### Aim of the task
Leave out the pictures and retype, exactly, the lines below from the line with "right eye: (132, 1113)" up to and including the line with "nose: (406, 224)", nothing more.

### Data for processing
━━━

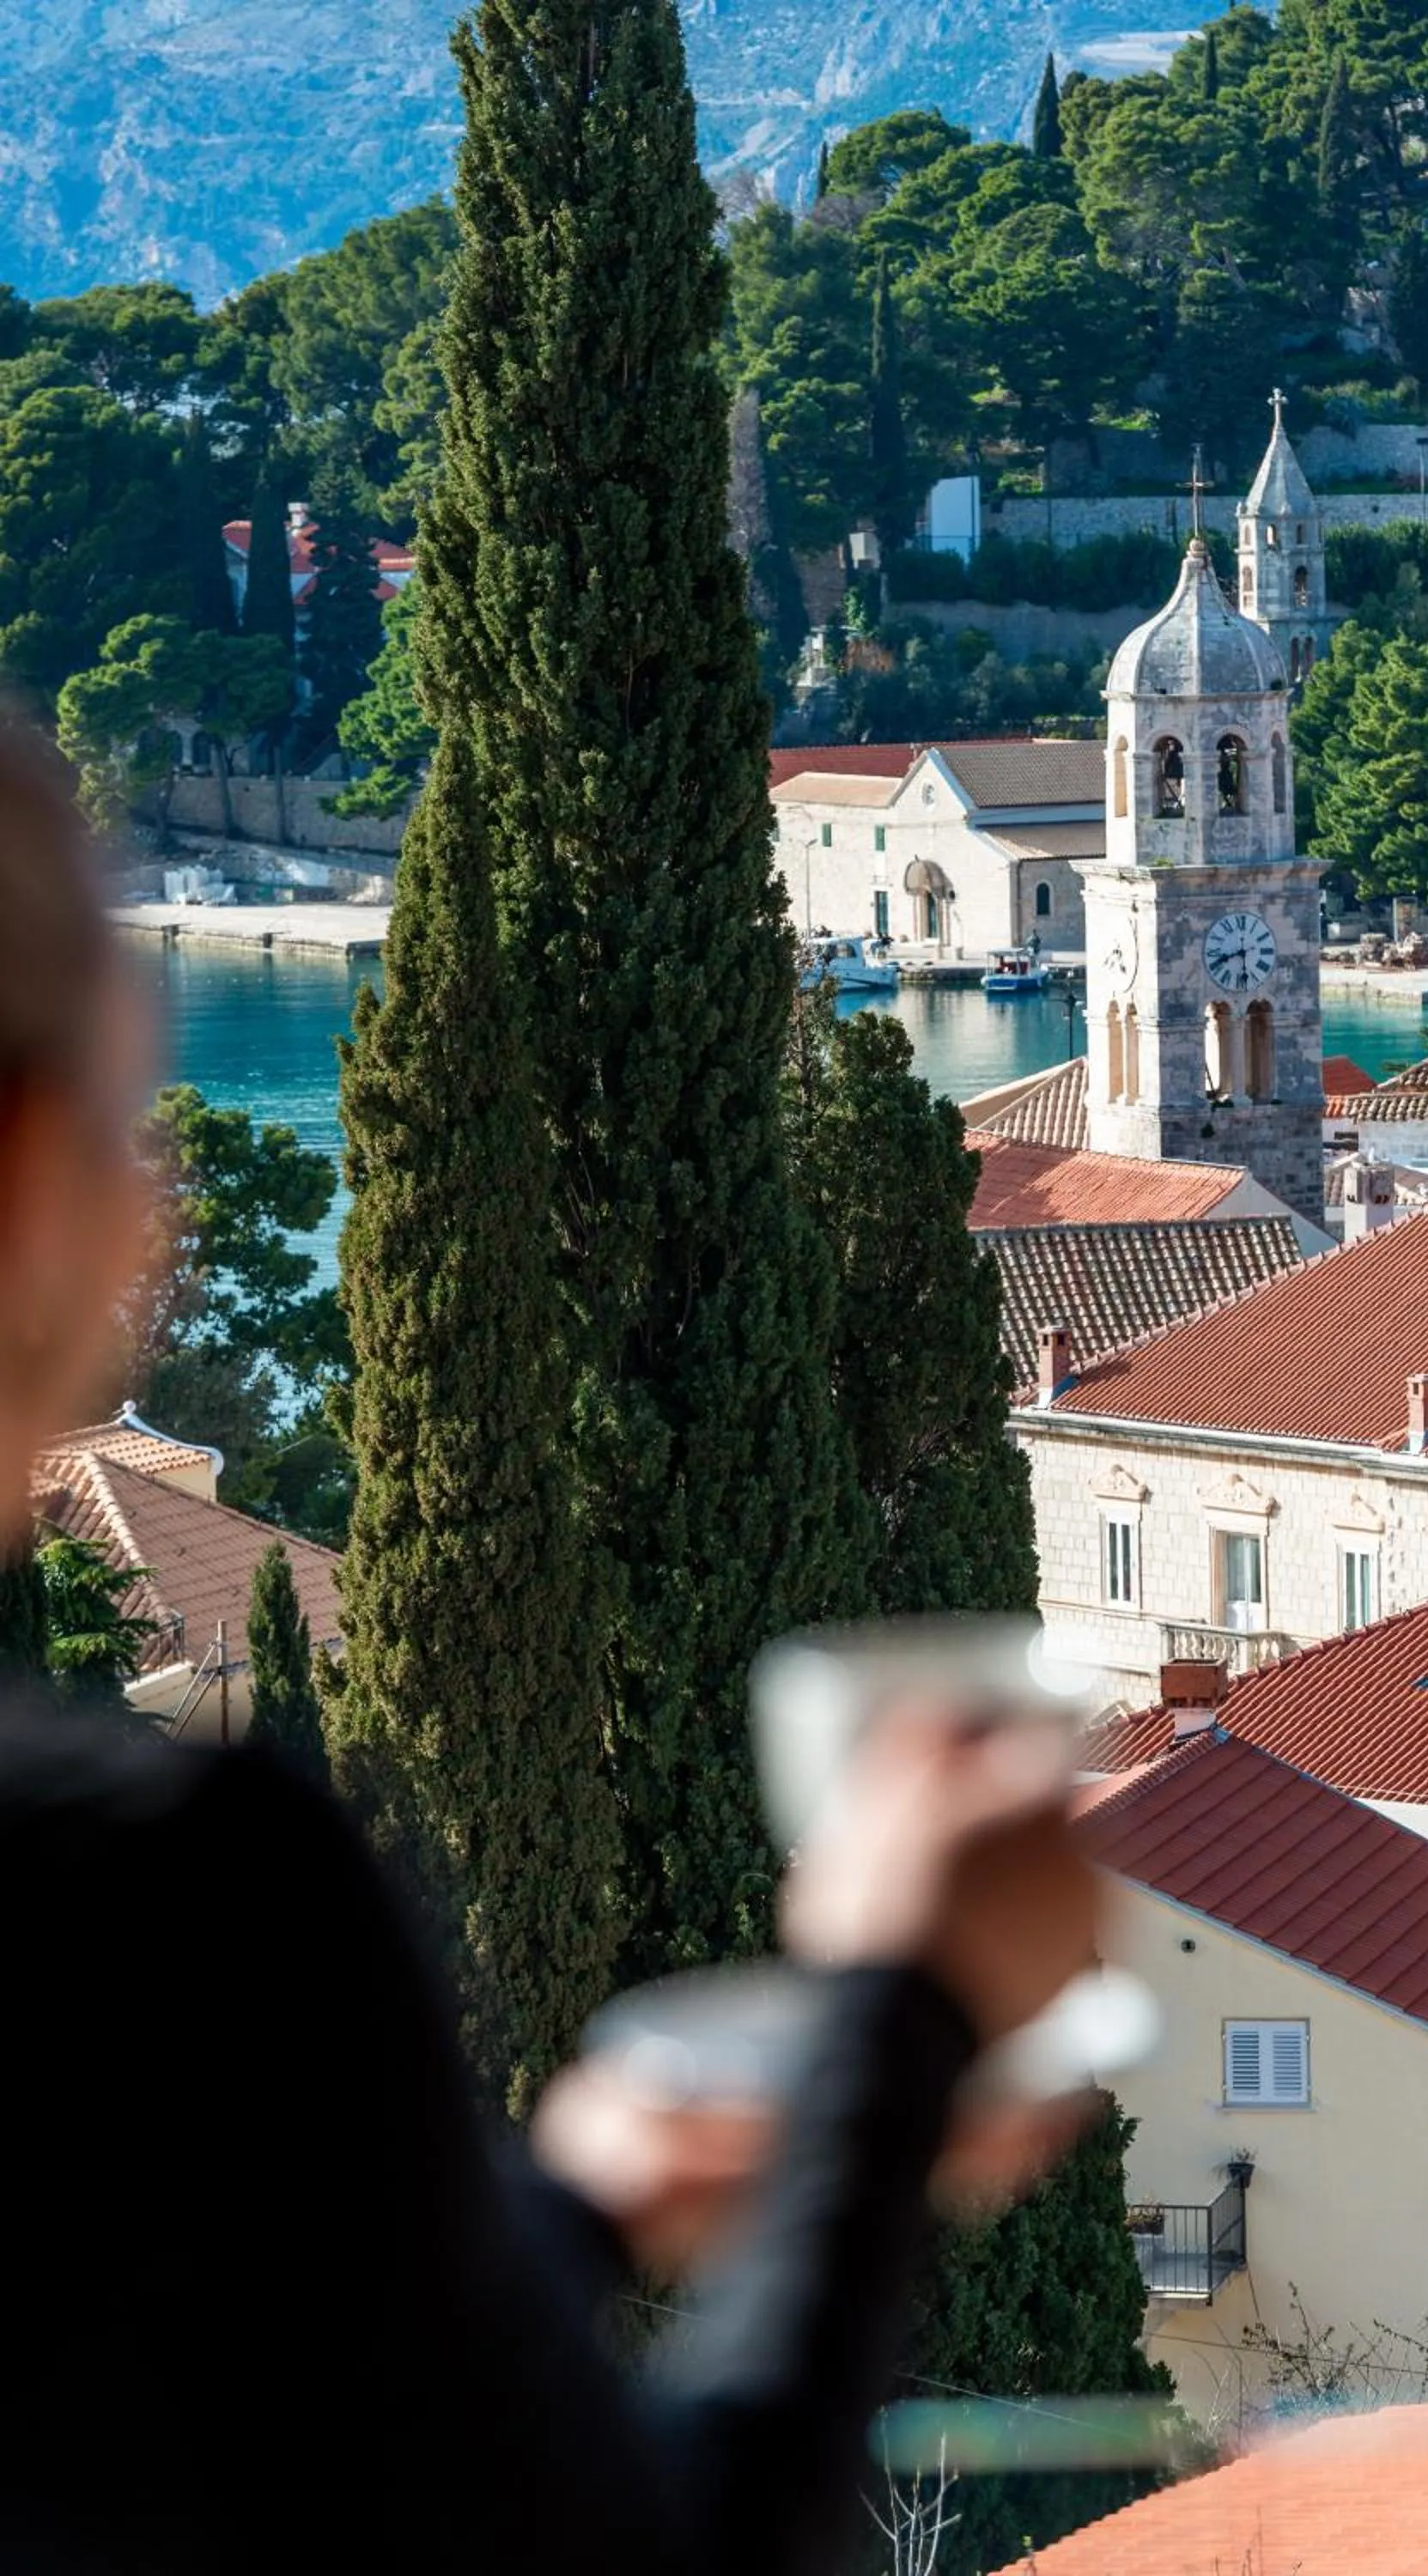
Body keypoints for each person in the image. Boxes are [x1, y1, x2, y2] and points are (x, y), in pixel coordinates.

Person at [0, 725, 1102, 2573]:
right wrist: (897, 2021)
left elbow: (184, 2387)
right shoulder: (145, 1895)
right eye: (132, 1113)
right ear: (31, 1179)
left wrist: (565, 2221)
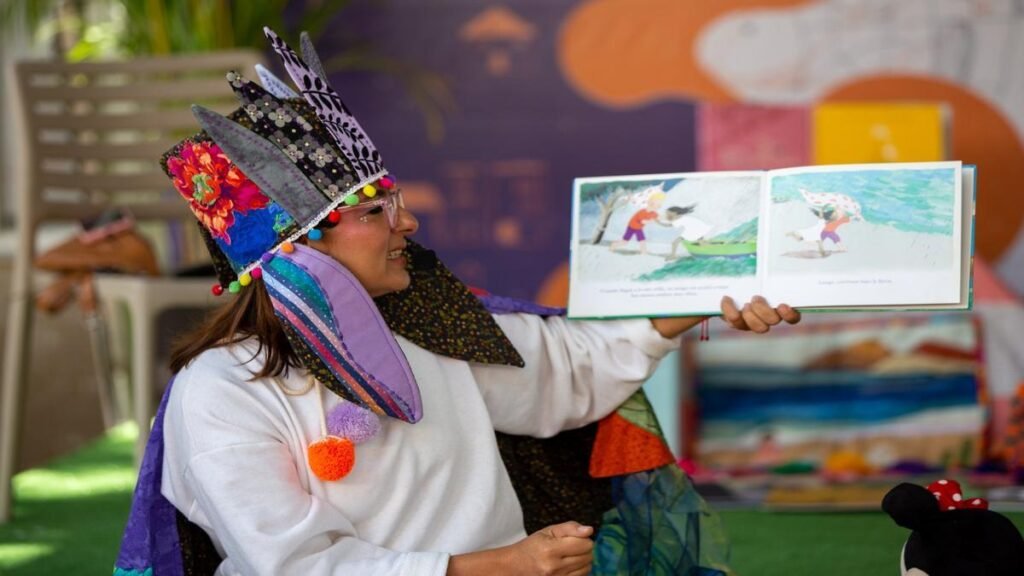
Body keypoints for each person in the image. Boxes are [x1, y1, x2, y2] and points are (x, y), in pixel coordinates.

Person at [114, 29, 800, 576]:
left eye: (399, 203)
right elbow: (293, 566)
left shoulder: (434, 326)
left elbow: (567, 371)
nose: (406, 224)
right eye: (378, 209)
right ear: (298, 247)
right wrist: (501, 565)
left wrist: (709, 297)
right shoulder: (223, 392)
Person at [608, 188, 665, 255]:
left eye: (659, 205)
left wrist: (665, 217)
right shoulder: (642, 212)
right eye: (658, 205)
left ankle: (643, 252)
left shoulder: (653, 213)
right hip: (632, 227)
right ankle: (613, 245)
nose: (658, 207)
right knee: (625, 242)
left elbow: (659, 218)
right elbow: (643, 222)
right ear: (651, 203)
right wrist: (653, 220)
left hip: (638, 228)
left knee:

━━━

### Solution
right eye: (132, 1113)
right ear: (31, 1179)
left wrist: (565, 2221)
Body keypoints for each person in the image. Boxes are [x1, y1, x2, y2] and points are (x, y), in pixel coordinates.

Person at [114, 29, 800, 576]:
left eye: (399, 203)
right elbow: (293, 566)
left shoulder: (434, 326)
left elbow: (567, 371)
nose: (406, 224)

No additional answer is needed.